**Aim of the task**
Since pictures are not wanted in the copy, output only the rest of each record exactly.

*** The input

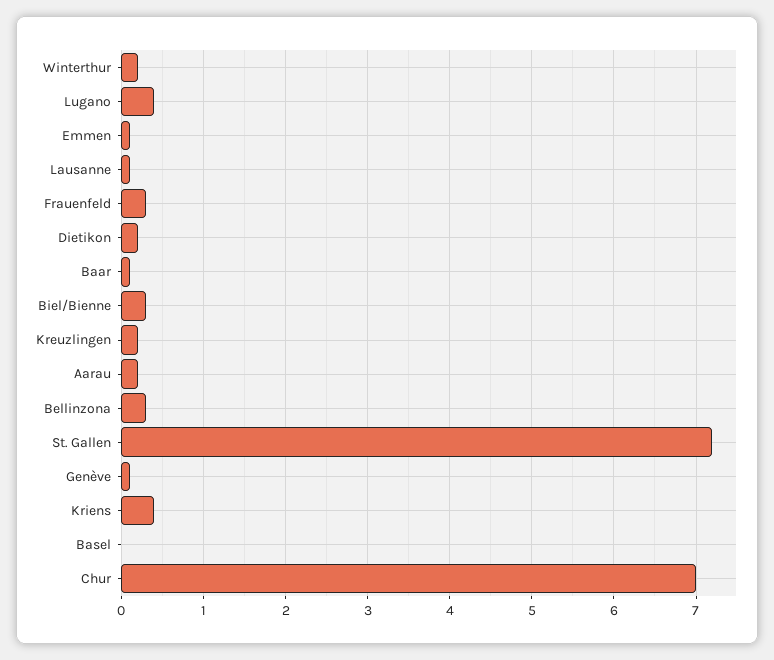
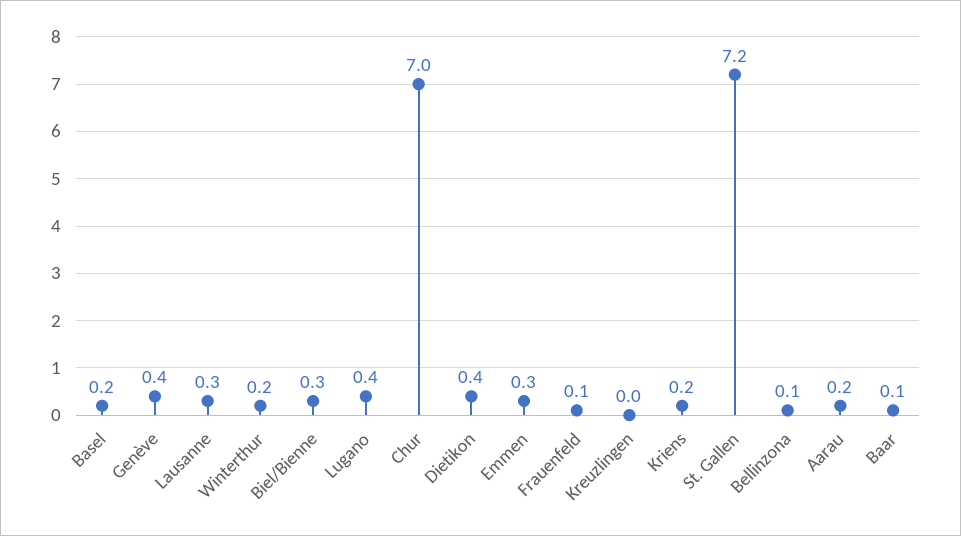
  {
    "Winterthur": 0.2,
    "Lugano": 0.4,
-   "Emmen": 0.1,
+   "Emmen": 0.3,
-   "Lausanne": 0.1,
+   "Lausanne": 0.3,
-   "Frauenfeld": 0.3,
+   "Frauenfeld": 0.1,
-   "Dietikon": 0.2,
+   "Dietikon": 0.4,
    "Baar": 0.1,
    "Biel/Bienne": 0.3,
-   "Kreuzlingen": 0.2,
+   "Kreuzlingen": 0,
    "Aarau": 0.2,
-   "Bellinzona": 0.3,
+   "Bellinzona": 0.1,
    "St. Gallen": 7.2,
-   "Genève": 0.1,
+   "Genève": 0.4,
-   "Kriens": 0.4,
+   "Kriens": 0.2,
-   "Basel": 0,
+   "Basel": 0.2,
    "Chur": 7
  }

******

**Written response**
  {
    "Winterthur": 0.2,
    "Lugano": 0.4,
-   "Emmen": 0.1,
+   "Emmen": 0.3,
-   "Lausanne": 0.1,
+   "Lausanne": 0.3,
-   "Frauenfeld": 0.3,
+   "Frauenfeld": 0.1,
-   "Dietikon": 0.2,
+   "Dietikon": 0.4,
    "Baar": 0.1,
    "Biel/Bienne": 0.3,
-   "Kreuzlingen": 0.2,
+   "Kreuzlingen": 0,
    "Aarau": 0.2,
-   "Bellinzona": 0.3,
+   "Bellinzona": 0.1,
    "St. Gallen": 7.2,
-   "Genève": 0.1,
+   "Genève": 0.4,
-   "Kriens": 0.4,
+   "Kriens": 0.2,
-   "Basel": 0,
+   "Basel": 0.2,
    "Chur": 7
  }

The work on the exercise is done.